Ethan Miller / Getty

Midway through the new HBO documentary Bright Lights, after a near overdose of saccharine nostalgia, Carrie Fisher goes to London to begin rehearsals on Star Wars: The Force Awakens. She’s taping an interview for this documentary and gets a visit—you can’t help but wonder if it was planned—from longtime friend and American Werewolf in London star Griffin Dunne. They have a wistful moment, singing a song to each other at the foot of the stairs of the house where she’s staying.

It’s canned and cringy because we’ve seen Fisher do this two or three times already with mother Debbie Reynolds and because watching Hollywood royalty have a wistful moment—in front of and for the benefit of a camera crew—is inherently canned and cringy. These two have spent enough of their lives on camera that they’re naturals at playing natural.

And then, for the first time in the film, the blinders come off.

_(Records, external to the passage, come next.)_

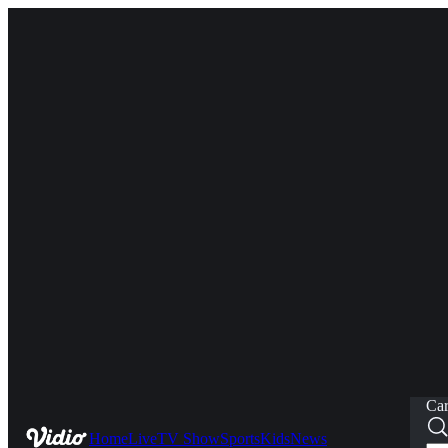
Car
Home
Live
TV Show
Sports
Kids
News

Dunne recalls that they were in London together many years ago, when Dunne platonically relieved Fisher of her virginity so she could sleep with her then-boyfriend sans hymen. Fisher recounts that her mother had offered to get her laid “with this guy Albert,” Fisher says. “She would supervise Albert and I having sex. For some reason, she had some tips on that.” And then, recalling her earliest education in the male anatomy, Fisher demonstrates her naked stepfather getting out of bed. “And here comes Dumbo,” she says bending over, waiving her hand behind her, “this angry slather of balls.”

There’s so much Carrie Fisher in that scene—the Hollyweird childhood, the punchy and revealing sense of humor, the evolved awareness of her own history—that is trapped under the layers of nostalgia that come before and after. It’s a candid, insightful moment, but Bright Lights strikes me overall as the wrong film at the wrong time. The nostalgia porn of archival footage overpowers the more elegiac near present. There’s a lot of family footage of kids jumping in the pool and running around the house in the Ozzie and Harriet 1950s, and every pass is another packet of Splenda.

Like Trump’s “Make America Great Again,” Bright Lights points backward to a warmth and certainty that wasn’t as warm or certain as we’d like to remember.

That’s not the majority view. The film has had overwhelmingly positive reviews this week as a timely and intimate documentary about the relationship between two complicated, damaged and reflective Hollywood icons. The film is those things, and it doesn’t downplay the the problems that Reynolds and Fisher had in their own lives or the problems they caused for each other. But those recountings come almost entirely in contrast to what you see on screen. Reynolds tells you that Fisher was a manic-depressive kid who was chased around by paparazzi when she was 13 years old, but Fisher frolicking on the beach at that age and stopping to wave to the camera suggests something wholly different.

Much of Bright Lights is given to that nostalgic longing. There are scenes of Debbie Reynolds singing over her own film clips; Carrie Fisher signing autographs at a charity event; and son/brother Todd Fisher, who manages his mother’s memorabilia collection, telling his parents’ life stories through the chronologically placed movie posters on his living room wall. Even Todd Fisher’s wife, Catherine Hickland, lives in her own past: She did a three-episode arc on Knight Rider in the 1980s and was married to David Hasselhoff, so Bright Lights includes footage of her talking KITT replica.

As to the timing, Bright Lights suffers from Reynolds and Fisher having died just weeks ago and from 2016 being such a shitshow. We lost a lot of especially beloved celebrities last year, and the shock of the election left half the country—slightly more than half, if you want to get technical about it—in a fugue state that isn’t over yet and may not be for a while. Of course, the harmless nostalgia of Bright Lights is of a different sort and magnitude than Donald Trump’s propagandizing "Make America Great Again” campaign, but both point backward to a warmth and certainty that wasn’t as warm or certain as we’d like to remember.

It’s too early to know what kind of impact 2016 will have on film and television in the new year, but I’m ready for the future.